TRECHO CITADO —
..............................

Além disso, no universo, em que só achamos fenómenos que tendem a resolver-se, o facto da sobrevivência eterna de individuações pessoais das forças do mal, seria o único fenómeno que permaneceria incompleto, sem conclusão, nem em sentido positivo, de vitória, nem em sentido negativo, da derrota absoluta e definitiva. E ele está incluído no transformismo universal ou tornar-se evolucionista, como o estão todos os outros fenómenos. Não há pois razão para que ele se comporte diferentemente.Não sabemos explicar-nos essa concepção da sobrevivência do mal em forma de prisão que, como uma projecção antropomórfica, como um produto da psicologia humana, transportada num mundo em que ela não pode chegar,isto é, do relativo ao absoluto.

Essa concepção pertence à miséria das vitórias humanas, caducas e encadeadas a novas derrotas, colocadas no vir-a-ser, filhas do transformismo,concepção que está fechada dentro desse limite e que não tem mais sentido e não pode subsistir além dele, ou seja, quando o tornar-se e o transformismo cessarem, porque resolvidos. É preciso compreender que, passado esse limite, entra-se no absoluto, no imóvel perfeito, e que aí todos os conceitos do nosso relativo do tornar-se, em busca de uma perfeição, todos os seus pontos de referência em que se baseia, caem. Nesse mundo superior é lógico que não podem subsistir nossas concepções.

..............................

O QUE FAZER —
Por favor, enumere todas as qualificações que o trecho sobre a sobrevivência do mal dá às "vitórias humanas".

ITENS FORNECIDOS —
..............................

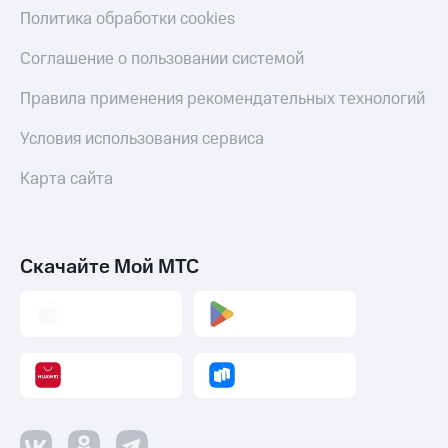
Политика обработки cookies
Соглашение о пользовании системой
Правила применения рекомендательных технологий
Условия использования сервиса
Карта сайта
Скачайте Мой МТС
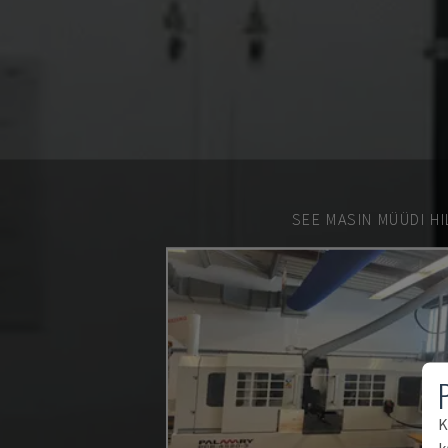
SEE MASIN MÜÜDI HI
K
k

..............................

RESPOSTA FINAL —
- caducas
- encadeadas a novas derrotas
- colocadas no vir-a-ser
- filhas do transformismo